Harassment and Discrimination Stats & Facts

DID YOU KNOW?
The U.S. Equal Employment Opportunity Commission received 76,418 charges of workplace discrimination in fiscal year 2018, according to just-released figures. That workplace discrimination continues to happen is the bad news. But the good news is the EEOC’s discrimination data signals less people are finding reasons to sue their employers.
According to John Maley, a partner at Barnes & Thornburg, the 2018 total EEOC charges of 76,418 continues a downward trend over the last several years. In fact, from 2008 to 2016, the average number of charges was 94,000, he says. In 2017, the total dropped to 84,254, and dropped again last year by a similar amount.
The FY 2018 data show that retaliation continued to be the most frequently filed discrimination charge filed with the agency, followed by sex, disability and race. The agency also received 7,609 sexual harassment charges—a 13.6 percent increase from FY 2017—and obtained $56.6 million in monetary benefits for victims of sexual harassment.
The charge numbers show the following top five reasons alleged, in descending order:
- Retaliation: 39,469 (51.6 percent of all charges filed)
- Sex: 24,655 (32.3 percent)
- Disability: 24,605 (32.2 percent)
- Race: 24,600 (32.2 percent)
- Age: 16,911 (22.1 percent)
Matthew Gagnon, a partner at Seyfarth Shaw, says that the EEOC’s FY 2018 enforcement and litigation data’s sizeable decrease in the total number of charges filed against employers—the number of charges filed was the lowest in over a decade—is a good sign.
“However, the big news of fiscal year 2018 continues to be the sharp increase in enforcement activity around sexual-harassment issues,” he says.
Gagnon notes the EEOC filed 41 lawsuits alleging sexual harassment in FY 2018—a 50 percent increase from FY 2017.
“This shows that, in the #MeToo era, the EEOC has shifted its focus to identifying and remedying workplace harassment issues,” he says.
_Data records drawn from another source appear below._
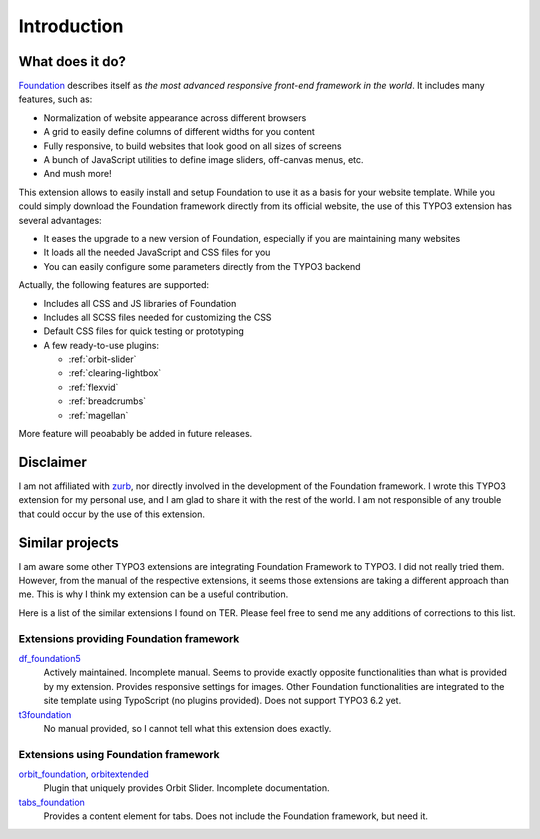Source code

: .. _introduction:

============
Introduction
============


What does it do?
=================

Foundation_ describes itself as *the most advanced responsive front-end framework in the world*.
It includes many features, such as:

* Normalization of website appearance across different browsers
* A grid to easily define columns of different widths for you content
* Fully responsive, to build websites that look good on all sizes of screens
* A bunch of JavaScript utilities to define image sliders, off-canvas menus, etc.
* And mush more!

This extension allows to easily install and setup Foundation to use it as a basis for your website template.
While you could simply download the Foundation framework directly from its official website,
the use of this TYPO3 extension has several advantages:

* It eases the upgrade to a new version of Foundation, especially if you are maintaining many websites
* It loads all the needed JavaScript and CSS files for you
* You can easily configure some parameters directly from the TYPO3 backend

Actually, the following features are supported:

* Includes all CSS and JS libraries of Foundation
* Includes all SCSS files needed for customizing the CSS
* Default CSS files for quick testing or prototyping
* A few ready-to-use plugins:

  * :ref:`orbit-slider`
  * :ref:`clearing-lightbox`
  * :ref:`flexvid`
  * :ref:`breadcrumbs`
  * :ref:`magellan`

More feature will peoabably be added in future releases.

.. _foundation: http://http://foundation.zurb.com/

Disclaimer
==========

I am not affiliated with zurb_, nor directly involved in the development of
the Foundation framework. I wrote this TYPO3 extension for my personal use,
and I am glad to share it with the rest of the world. I am not responsible of
any trouble that could occur by the use of this extension.

.. _zurb: http://zurb.com/


Similar projects
================

I am aware some other TYPO3 extensions are integrating Foundation Framework to TYPO3.
I did not really tried them. However, from the manual of the respective extensions,
it seems those extensions are taking a different approach than me. This is why I think
my extension can be a useful contribution.

Here is a list of the similar extensions I found on TER. Please feel free to send me
any additions of corrections to this list.

Extensions providing Foundation framework
-----------------------------------------

df_foundation5_
    Actively maintained. Incomplete manual. Seems to provide exactly opposite functionalities
    than what is provided by my extension. Provides responsive settings for images.
    Other Foundation functionalities are integrated to the
    site template using TypoScript (no plugins provided). Does not support TYPO3 6.2 yet.

t3foundation_
    No manual provided, so I cannot tell what this extension does exactly.

Extensions using Foundation framework
-------------------------------------

orbit_foundation_, orbitextended_
    Plugin that uniquely provides Orbit Slider. Incomplete documentation.

tabs_foundation_
    Provides a content element for tabs. Does not include the Foundation framework, but need it.

.. _df_foundation5: http://typo3.org/extensions/repository/view/df_foundation5/
.. _orbit_foundation: http://typo3.org/extensions/repository/view/orbit_foundation/
.. _orbitextended: http://typo3.org/extensions/repository/view/orbitextended/
.. _t3foundation: http://typo3.org/extensions/repository/view/t3foundation/
.. _tabs_foundation: http://typo3.org/extensions/repository/view/tabs_foundation/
The just-released charge statistics, Gagnon adds, show that this is not just a trend within the EEOC.
“Despite the drop in the total number of charges, the EEOC’s statistics show a sharp increase in the number of charges alleging sexual harassment,” Gagnon explains. He notes that the 7,609 charges alleging sexual harassment in FY 2018 is the highest number of those charges since FY 2011—a year when the EEOC received almost 24,000 more charges overall than it did in FY 2018.
To Gagnon, this trend shows that it is not just the EEOC that is reacting to the #MeToo movement. Employees are also showing a greater awareness of these issues and an increased willingness to file these types of charges than they have for many years.
“The good news is that there are steps employers can take to ameliorate this risk,” he says. Gagnon cites the June 2016 “eye-opening” report of The Select Task Force on the Study of Harassment in the Workplace. Among other things, he says, it identifies certain industries and workplace risk factors that tend to be associated with sexual harassment allegations.
“It also provides some concrete steps and recommendations that HR professionals can take to identify and remedy issues before they escalate to litigation,” Gagnon says.
Maley says there have not been any dramatic changes in the breakdown of claims nationally across topics, such as race and sex. With that, employers need to remain focused on lowering risk.
About four-in-ten working women (42%) in the United States say they have faced discrimination on the job because of their gender. They report a broad array of personal experiences, ranging from earning less than male counterparts for doing the same job to being passed over for important assignments, according to a new analysis of Pew Research Center survey data.
The survey – conducted in the summer before a recent wave of sexual misconduct allegations against prominent men in politics, the media and other industries – found that, among employed adults, women are about twice as likely as men (42% versus 22%) to say they have experienced at least one of eight specific forms of gender discrimination at work.
One of the biggest gender gaps is in the area of income: One-in-four working women (25%) say they have earned less than a man who was doing the same job; one-in-twenty working men (5%) say they have earned less than a female peer.
Women are roughly four times as likely as men to say they have been treated as if they were not competent because of their gender (23% of employed women versus 6% of men), and they are about three times as likely as men to say they have experienced repeated small slights at work because of their gender (16% versus 5%).
There are significant gaps on other items as well. While 15% of working women say they have received less support from senior leaders than a man who was doing the same job, only 7% of working men report having a similar experience. One-in-ten working women say they have been passed over for the most important assignments because of their gender, compared with 5% of men.
The survey, which was conducted July 11-Aug. 10, 2017, with a nationally representative sample of 4,914 adults (including 4,702 who are employed at least part time), also asked about sexual harassment in a separate question. It found that while similar shares of women and men say sexual harassment is at least a small problem in their workplace (36% versus 35%), women are about three times as likely as men to have experienced it personally while at work (22% versus 7%).